SOURCE MATERIAL Start Marker
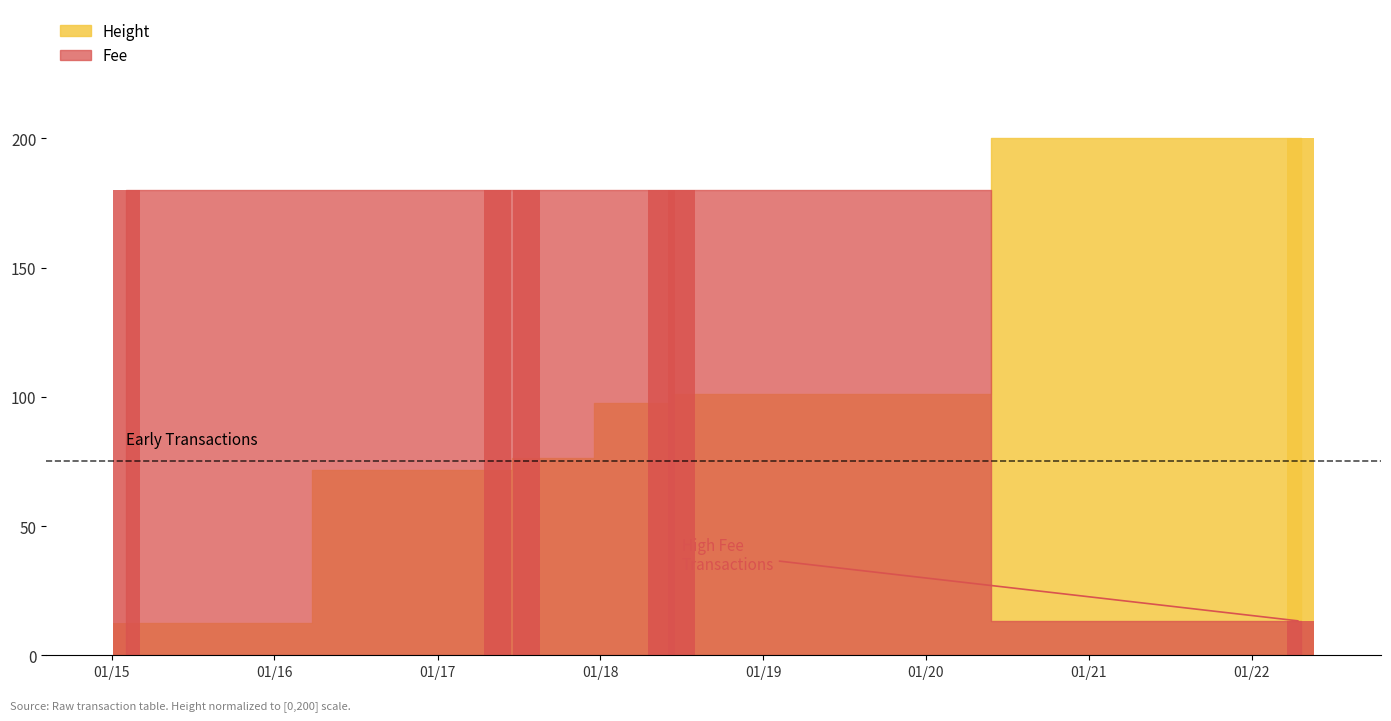

How many values in the Height series are below 97?

3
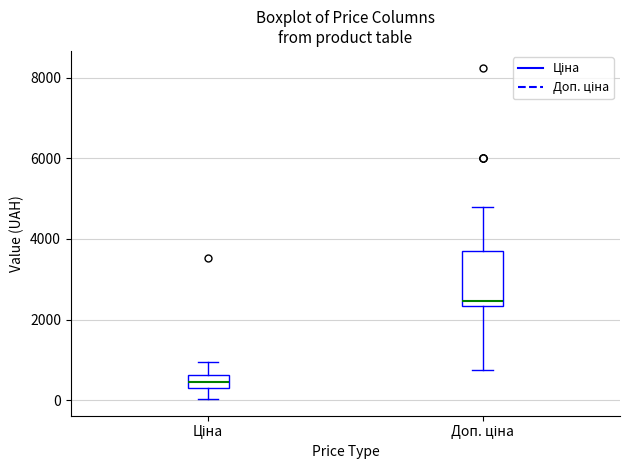

Which box has the lowest median line?

Ціна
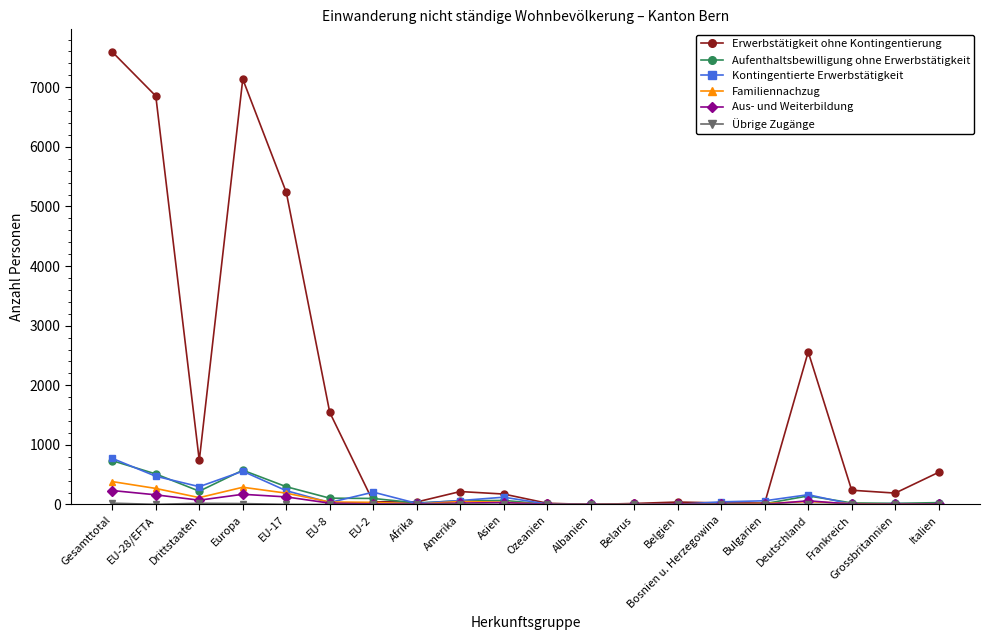

What is the value of the Aufenthaltsbewilligung ohne Erwerbstätigkeit point at the 4th from the left?

575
SOURCE MATERIAL End Marker
AIM OF THE EXERCISE:
Rewrite all the records with "series" swapped for "dataset" and nothing else changed. Leave out the pictures.

ANSWER TO THIS TASK:
How many values in the Height dataset are below 97?

3

Which box has the lowest median line?

Ціна

What is the value of the Aufenthaltsbewilligung ohne Erwerbstätigkeit point at the 4th from the left?

575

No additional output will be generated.